** Start of Material for this exercise **
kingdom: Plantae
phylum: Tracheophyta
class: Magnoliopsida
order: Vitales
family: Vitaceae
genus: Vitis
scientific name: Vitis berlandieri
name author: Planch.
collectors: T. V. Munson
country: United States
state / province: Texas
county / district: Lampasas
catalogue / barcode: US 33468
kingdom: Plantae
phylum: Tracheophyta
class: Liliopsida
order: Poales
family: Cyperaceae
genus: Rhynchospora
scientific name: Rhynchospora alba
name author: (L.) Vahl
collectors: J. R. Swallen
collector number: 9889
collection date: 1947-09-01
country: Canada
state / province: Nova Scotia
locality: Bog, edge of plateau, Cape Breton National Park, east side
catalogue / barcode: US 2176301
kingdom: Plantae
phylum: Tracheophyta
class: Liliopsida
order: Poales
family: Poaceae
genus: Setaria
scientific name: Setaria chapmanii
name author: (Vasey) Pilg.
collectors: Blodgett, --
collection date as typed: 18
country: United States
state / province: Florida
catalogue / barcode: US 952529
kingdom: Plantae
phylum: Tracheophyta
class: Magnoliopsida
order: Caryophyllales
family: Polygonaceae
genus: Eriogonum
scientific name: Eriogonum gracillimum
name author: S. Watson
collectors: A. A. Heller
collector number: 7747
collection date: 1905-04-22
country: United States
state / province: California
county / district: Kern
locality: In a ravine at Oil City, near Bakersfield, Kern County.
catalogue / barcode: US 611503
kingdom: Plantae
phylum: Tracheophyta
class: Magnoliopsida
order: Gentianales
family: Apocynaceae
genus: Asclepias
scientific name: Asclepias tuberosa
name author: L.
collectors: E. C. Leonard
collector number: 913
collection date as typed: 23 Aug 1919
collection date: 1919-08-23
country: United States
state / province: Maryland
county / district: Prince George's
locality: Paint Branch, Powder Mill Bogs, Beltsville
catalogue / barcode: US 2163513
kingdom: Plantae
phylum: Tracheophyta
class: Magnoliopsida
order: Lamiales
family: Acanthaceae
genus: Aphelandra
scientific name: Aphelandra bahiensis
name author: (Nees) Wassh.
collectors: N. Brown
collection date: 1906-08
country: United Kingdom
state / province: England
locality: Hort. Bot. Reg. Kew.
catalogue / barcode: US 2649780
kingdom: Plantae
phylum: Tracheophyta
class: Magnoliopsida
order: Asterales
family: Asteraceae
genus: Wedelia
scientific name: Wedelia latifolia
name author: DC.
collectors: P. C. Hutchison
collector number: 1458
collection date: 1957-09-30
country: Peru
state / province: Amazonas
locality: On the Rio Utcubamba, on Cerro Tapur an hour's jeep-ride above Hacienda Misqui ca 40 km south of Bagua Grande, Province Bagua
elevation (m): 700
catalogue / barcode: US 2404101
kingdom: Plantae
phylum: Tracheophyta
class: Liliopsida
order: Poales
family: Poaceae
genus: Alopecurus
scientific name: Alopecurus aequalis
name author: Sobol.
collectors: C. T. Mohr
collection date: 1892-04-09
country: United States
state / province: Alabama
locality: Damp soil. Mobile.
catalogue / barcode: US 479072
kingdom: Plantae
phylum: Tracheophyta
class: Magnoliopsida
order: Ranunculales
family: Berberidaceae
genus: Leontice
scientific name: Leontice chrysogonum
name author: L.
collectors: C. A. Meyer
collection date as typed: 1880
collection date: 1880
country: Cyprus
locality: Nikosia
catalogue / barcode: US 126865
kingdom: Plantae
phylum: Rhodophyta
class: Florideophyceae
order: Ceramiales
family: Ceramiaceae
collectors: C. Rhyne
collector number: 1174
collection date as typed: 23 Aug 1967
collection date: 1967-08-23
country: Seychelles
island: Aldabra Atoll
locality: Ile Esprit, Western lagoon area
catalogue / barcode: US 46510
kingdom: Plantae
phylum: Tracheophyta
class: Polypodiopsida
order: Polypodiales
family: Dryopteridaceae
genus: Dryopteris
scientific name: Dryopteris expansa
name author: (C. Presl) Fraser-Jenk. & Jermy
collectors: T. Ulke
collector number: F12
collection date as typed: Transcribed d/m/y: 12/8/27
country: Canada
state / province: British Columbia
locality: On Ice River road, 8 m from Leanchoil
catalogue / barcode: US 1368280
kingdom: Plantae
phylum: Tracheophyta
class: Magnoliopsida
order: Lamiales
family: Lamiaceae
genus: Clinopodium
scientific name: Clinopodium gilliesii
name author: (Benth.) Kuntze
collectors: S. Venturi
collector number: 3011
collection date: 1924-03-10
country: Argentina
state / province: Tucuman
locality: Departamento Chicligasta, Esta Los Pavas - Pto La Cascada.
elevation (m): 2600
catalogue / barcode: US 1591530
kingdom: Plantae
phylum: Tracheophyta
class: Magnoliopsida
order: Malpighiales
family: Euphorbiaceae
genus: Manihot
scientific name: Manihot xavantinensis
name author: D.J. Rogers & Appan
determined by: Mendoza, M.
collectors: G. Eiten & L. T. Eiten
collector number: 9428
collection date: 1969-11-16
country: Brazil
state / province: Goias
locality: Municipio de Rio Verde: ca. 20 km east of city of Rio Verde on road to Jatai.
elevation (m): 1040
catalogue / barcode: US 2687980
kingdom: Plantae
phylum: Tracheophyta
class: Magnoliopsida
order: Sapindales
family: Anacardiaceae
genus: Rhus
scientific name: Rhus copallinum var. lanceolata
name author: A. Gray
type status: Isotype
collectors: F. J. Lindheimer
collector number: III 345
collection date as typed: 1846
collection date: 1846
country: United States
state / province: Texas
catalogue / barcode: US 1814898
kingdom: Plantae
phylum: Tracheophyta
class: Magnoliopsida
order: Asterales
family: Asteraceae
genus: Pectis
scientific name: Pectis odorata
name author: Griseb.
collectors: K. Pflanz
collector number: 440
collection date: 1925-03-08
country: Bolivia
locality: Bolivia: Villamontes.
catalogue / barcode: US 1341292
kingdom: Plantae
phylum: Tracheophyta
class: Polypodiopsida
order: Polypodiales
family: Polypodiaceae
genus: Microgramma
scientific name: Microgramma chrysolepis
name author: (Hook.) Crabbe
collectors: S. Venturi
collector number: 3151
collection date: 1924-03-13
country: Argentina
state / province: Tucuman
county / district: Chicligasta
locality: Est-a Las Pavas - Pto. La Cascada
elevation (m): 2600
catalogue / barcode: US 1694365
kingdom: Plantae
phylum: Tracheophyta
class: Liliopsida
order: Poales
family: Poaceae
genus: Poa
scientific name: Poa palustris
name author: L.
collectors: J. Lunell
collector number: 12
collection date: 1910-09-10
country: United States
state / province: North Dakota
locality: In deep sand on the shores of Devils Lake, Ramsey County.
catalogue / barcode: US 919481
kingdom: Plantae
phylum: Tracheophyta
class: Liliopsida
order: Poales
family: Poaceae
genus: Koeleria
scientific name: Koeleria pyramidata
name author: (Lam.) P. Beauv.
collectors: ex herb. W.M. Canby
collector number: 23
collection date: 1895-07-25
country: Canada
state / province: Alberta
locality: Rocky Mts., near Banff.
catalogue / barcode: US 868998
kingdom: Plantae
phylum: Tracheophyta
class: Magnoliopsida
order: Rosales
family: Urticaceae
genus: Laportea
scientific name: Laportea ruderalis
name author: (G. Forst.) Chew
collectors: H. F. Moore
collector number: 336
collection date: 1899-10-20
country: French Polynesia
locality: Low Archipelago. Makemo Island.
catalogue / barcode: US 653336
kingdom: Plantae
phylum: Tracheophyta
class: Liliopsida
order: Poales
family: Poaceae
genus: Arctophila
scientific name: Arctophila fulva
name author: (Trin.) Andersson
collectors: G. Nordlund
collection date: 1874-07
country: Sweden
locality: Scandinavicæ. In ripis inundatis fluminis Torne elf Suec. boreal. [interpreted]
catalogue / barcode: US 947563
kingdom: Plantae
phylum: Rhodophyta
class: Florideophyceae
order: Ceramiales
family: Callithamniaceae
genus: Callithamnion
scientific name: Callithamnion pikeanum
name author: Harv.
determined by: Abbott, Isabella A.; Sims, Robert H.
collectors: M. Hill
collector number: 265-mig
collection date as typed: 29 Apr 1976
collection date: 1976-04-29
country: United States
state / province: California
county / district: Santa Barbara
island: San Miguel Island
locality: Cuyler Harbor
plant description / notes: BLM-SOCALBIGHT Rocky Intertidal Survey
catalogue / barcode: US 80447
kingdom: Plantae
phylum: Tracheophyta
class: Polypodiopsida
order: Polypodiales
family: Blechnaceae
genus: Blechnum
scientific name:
** End of Material for this exercise **
What is expected >>
Copy the lines of the data from the one containing "country: Peru" to the one containing "catalogue / barcode: US 1591530", with both of those lines included.

Solution to this problem >>
country: Peru
state / province: Amazonas
locality: On the Rio Utcubamba, on Cerro Tapur an hour's jeep-ride above Hacienda Misqui ca 40 km south of Bagua Grande, Province Bagua
elevation (m): 700
catalogue / barcode: US 2404101
kingdom: Plantae
phylum: Tracheophyta
class: Liliopsida
order: Poales
family: Poaceae
genus: Alopecurus
scientific name: Alopecurus aequalis
name author: Sobol.
collectors: C. T. Mohr
collection date: 1892-04-09
country: United States
state / province: Alabama
locality: Damp soil. Mobile.
catalogue / barcode: US 479072
kingdom: Plantae
phylum: Tracheophyta
class: Magnoliopsida
order: Ranunculales
family: Berberidaceae
genus: Leontice
scientific name: Leontice chrysogonum
name author: L.
collectors: C. A. Meyer
collection date as typed: 1880
collection date: 1880
country: Cyprus
locality: Nikosia
catalogue / barcode: US 126865
kingdom: Plantae
phylum: Rhodophyta
class: Florideophyceae
order: Ceramiales
family: Ceramiaceae
collectors: C. Rhyne
collector number: 1174
collection date as typed: 23 Aug 1967
collection date: 1967-08-23
country: Seychelles
island: Aldabra Atoll
locality: Ile Esprit, Western lagoon area
catalogue / barcode: US 46510
kingdom: Plantae
phylum: Tracheophyta
class: Polypodiopsida
order: Polypodiales
family: Dryopteridaceae
genus: Dryopteris
scientific name: Dryopteris expansa
name author: (C. Presl) Fraser-Jenk. & Jermy
collectors: T. Ulke
collector number: F12
collection date as typed: Transcribed d/m/y: 12/8/27
country: Canada
state / province: British Columbia
locality: On Ice River road, 8 m from Leanchoil
catalogue / barcode: US 1368280
kingdom: Plantae
phylum: Tracheophyta
class: Magnoliopsida
order: Lamiales
family: Lamiaceae
genus: Clinopodium
scientific name: Clinopodium gilliesii
name author: (Benth.) Kuntze
collectors: S. Venturi
collector number: 3011
collection date: 1924-03-10
country: Argentina
state / province: Tucuman
locality: Departamento Chicligasta, Esta Los Pavas - Pto La Cascada.
elevation (m): 2600
catalogue / barcode: US 1591530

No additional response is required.